No entanto, a realidade é que o Brasil carece tanto de investimento financeiro quanto de capacidade técnica avançada para a produção e o refino de terras raras em larga escala. Diante dessa limitação, a recusa em estabelecer uma parceria estratégica com os EUA para desenvolver essa indústria representa uma perda significativa. Deixar um recurso valioso “debaixo da terra” não gera riqueza; ao contrário, apenas alimenta um tipo de patriotismo nacionalista sobre a riqueza natural, comum no Brasil, simbolizado por frases como “A Amazônia é nossa” ou “o petróleo é nosso”, sem converter esse potencial em desenvolvimento real e tangível para a população.

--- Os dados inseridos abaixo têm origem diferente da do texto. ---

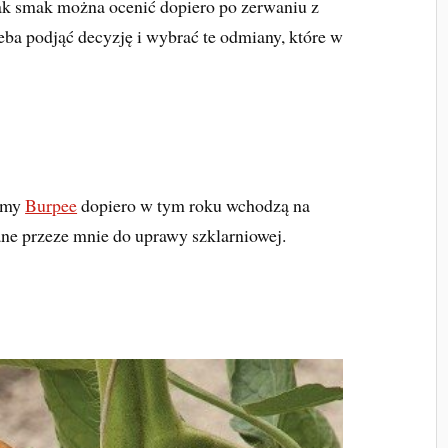
 tak smak można ocenić dopiero po zerwaniu z
ba podjąć decyzję i wybrać te odmiany, które w
irmy
Burpee
dopiero w tym roku wchodzą na
ne przeze mnie do uprawy szklarniowej.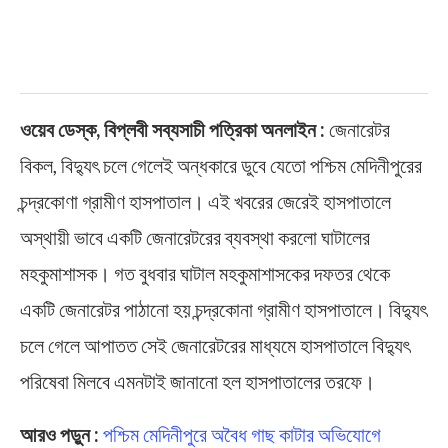
ওয়েব ডেস্ক, বিপ্লবী সব্যসাচী পত্রিকা অনলাইন :
জেনারেটর
বিকল, বিদ্যুৎ চলে গেলেই অন্ধকারে ডুবে যেতো পশ্চিম মেদিনীপুরের
চন্দ্রকোণা গ্রামীণ হাসপাতাল। এই খবরের জেরেই হাসপাতালে
অস্থায়ী ভাবে একটি জেনারেটরের ব্যবস্থা করলো ঘাটালের
মহকুমাশাসক। গত বুধবার ঘাটাল মহকুমাশাসকের দফতর থেকে
একটি জেনারেটর পাঠানো হয় চন্দ্রকোনা গ্রামীণ হাসপাতালে। বিদ্যুৎ
চলে গেলে আপাতত সেই জেনারেটরের মাধ্যমে হাসপাতালে বিদ্যুৎ
পরিষেবা মিলবে এমনটাই জানানো হল হাসপাতালের তরফে।
আরও পড়ুন :
পশ্চিম মেদিনীপুরে অবৈধ গাছ কাটার অভিযোগে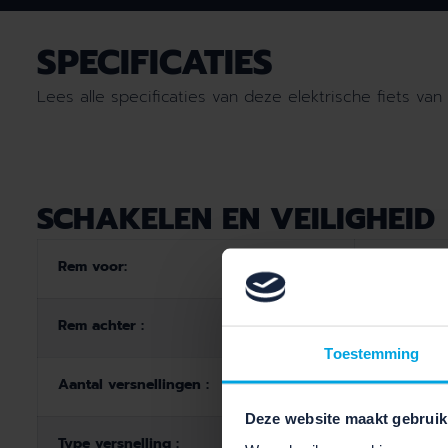
SPECIFICATIES
Lees alle specificaties van deze elektrische fiets van
SCHAKELEN EN VEILIGHEID
Rem voor:
MT420
Rem achter :
MT420
Toestemming
Aantal versnellingen :
1
Deze website maakt gebruik
Type versnelling :
Trekking 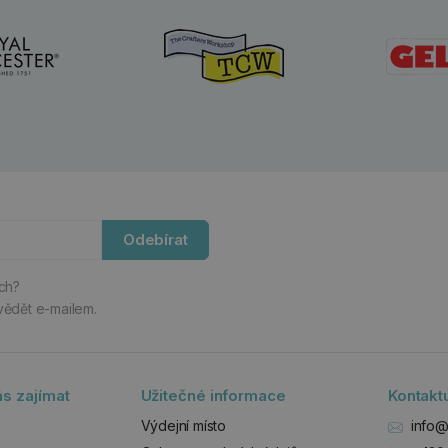
Odebírat
ách?
vědět e-mailem.
s zajímat
Užitečné informace
Kontakt
Výdejní místo
info@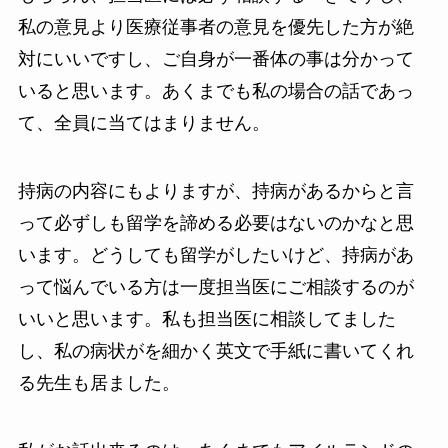
私の意見より医療従事者の意見を優先した方が絶
対にいいですし、ご自身が一番体の事は分かって
いると思います。あくまでも私の場合の話であっ
て、全員に当てはまりません。
持病の内容にもよりますが、持病があるからと言
って必ずしも留学を諦める必要はないのかなと思
います。どうしても留学がしたいけど、持病があ
って悩んでいる方は一度担当医にご相談するのが
いいと思います。私も担当医に相談してました
し、私の病状がを細かく英文で手紙に書いてくれ
る先生も居ました。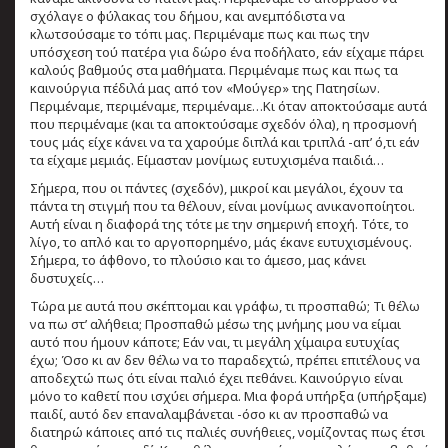
σχόλαγε ο φύλακας του δήμου, και ανεμπόδιστα να
κλωτσούσαμε το τόπι μας. Περιμέναμε πως και πως την
υπόσχεση τού πατέρα για δώρο ένα ποδήλατο, εάν είχαμε πάρει
καλούς βαθμούς στα μαθήματα. Περιμέναμε πως και πως τα
καινούργια πέδιλά μας από τον «Μούγερ» της Πατησίων.
Περιμέναμε, περιμέναμε, περιμέναμε…Κι όταν αποκτούσαμε αυτά
που περιμέναμε (και τα αποκτούσαμε σχεδόν όλα), η προσμονή
τους μάς είχε κάνει να τα χαρούμε διπλά και τριπλά -απ’ ό,τι εάν
τα είχαμε μεμιάς. Είμασταν μονίμως ευτυχισμένα παιδιά…
Σήμερα, που οι πάντες (σχεδόν), μικροί και μεγάλοι, έχουν τα
πάντα τη στιγμή που τα θέλουν, είναι μονίμως ανικανοποίητοι.
Αυτή είναι η διαφορά της τότε με την σημερινή εποχή. Τότε, το
λίγο, το απλό και το αργοπορημένο, μάς έκανε ευτυχισμένους.
Σήμερα, το άφθονο, το πλούσιο και το άμεσο, μας κάνει
δυστυχείς…
Τώρα με αυτά που σκέπτομαι και γράφω, τι προσπαθώ; Τι θέλω
να πω στ’ αλήθεια; Προσπαθώ μέσω της μνήμης μου να είμαι
αυτό που ήμουν κάποτε; Εάν ναι, τι μεγάλη χίμαιρα ευτυχίας
έχω; Όσο κι αν δεν θέλω να το παραδεχτώ, πρέπει επιτέλους να
αποδεχτώ πως ότι είναι παλιό έχει πεθάνει. Καινούργιο είναι
μόνο το καθετί που ισχύει σήμερα. Μια φορά υπήρξα (υπήρξαμε)
παιδί, αυτό δεν επαναλαμβάνεται -όσο κι αν προσπαθώ να
διατηρώ κάποιες από τις παλιές συνήθειες, νομίζοντας πως έτσι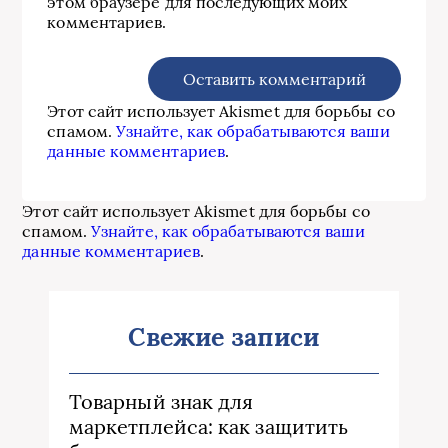
этом браузере для последующих моих
комментариев.
Этот сайт использует Akismet для борьбы со
спамом.
Узнайте, как обрабатываются ваши
данные комментариев
.
Этот сайт использует Akismet для борьбы со
спамом.
Узнайте, как обрабатываются ваши
данные комментариев
.
Свежие записи
Товарный знак для
маркетплейса: как защитить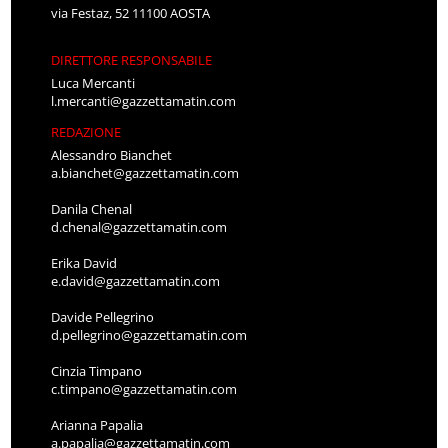
via Festaz, 52 11100 AOSTA
DIRETTORE RESPONSABILE
Luca Mercanti
l.mercanti@gazzettamatin.com
REDAZIONE
Alessandro Bianchet
a.bianchet@gazzettamatin.com
Danila Chenal
d.chenal@gazzettamatin.com
Erika David
e.david@gazzettamatin.com
Davide Pellegrino
d.pellegrino@gazzettamatin.com
Cinzia Timpano
c.timpano@gazzettamatin.com
Arianna Papalia
a.papalia@gazzettamatin.com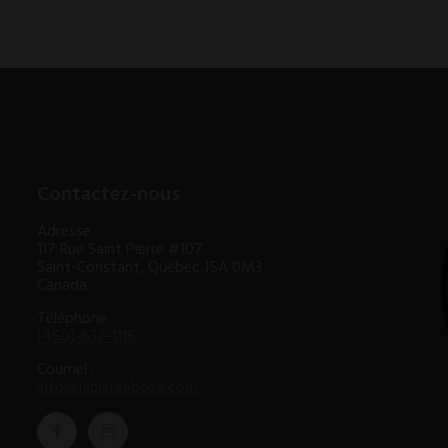
Contactez-nous
Adresse :
117 Rue Saint Pierre #107
Saint-Constant, Québec J5A 0M3
Canada
Téléphone :
(450)-632-1116
Courriel :
info@labiereaboire.com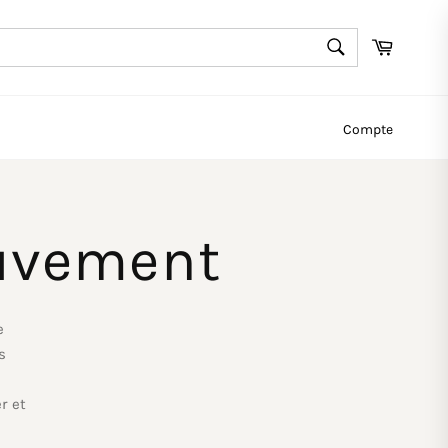
RECHERCHE
Panier
Recherche
Compte
uvement
e
s
r et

A questão não se resume a uma suposta submissão aos EUA. Trata-se de adotar uma visão mais pró-negócio e liberal, que reconhece o potencial de acordos mutuamente benéficos. Com essa postura, o Brasil teria maiores chances de firmar bons acordos comerciais não apenas com os EUA, mas também com a União Europeia e a China. A abertura econômica, embora nem sempre seja o caminho mais fácil para a obtenção de votos em um cenário político polarizado, historicamente se prova como um dos melhores e mais eficientes caminhos para a redução da pobreza, por meio da geração de empregos, aumento da produtividade e acesso a bens e serviços de qualidade para a população.

Contexto

A política comercial e as relações exteriores do Brasil com grandes potências, como os Estados Unidos, desempenham um papel central no desenvolvimento econômico do país. A capacidade de negociar e firmar acordos que promovam a abertura de mercados e a atração de investimentos é crucial para impulsionar a competitividade da indústria nacional, gerar empregos e melhorar a qualidade de vida dos cidadãos. O embate entre visões econômicas protecionistas e liberalizantes continua a moldar as decisões governamentais, com implicações diretas para a posição do Brasil no cenário global.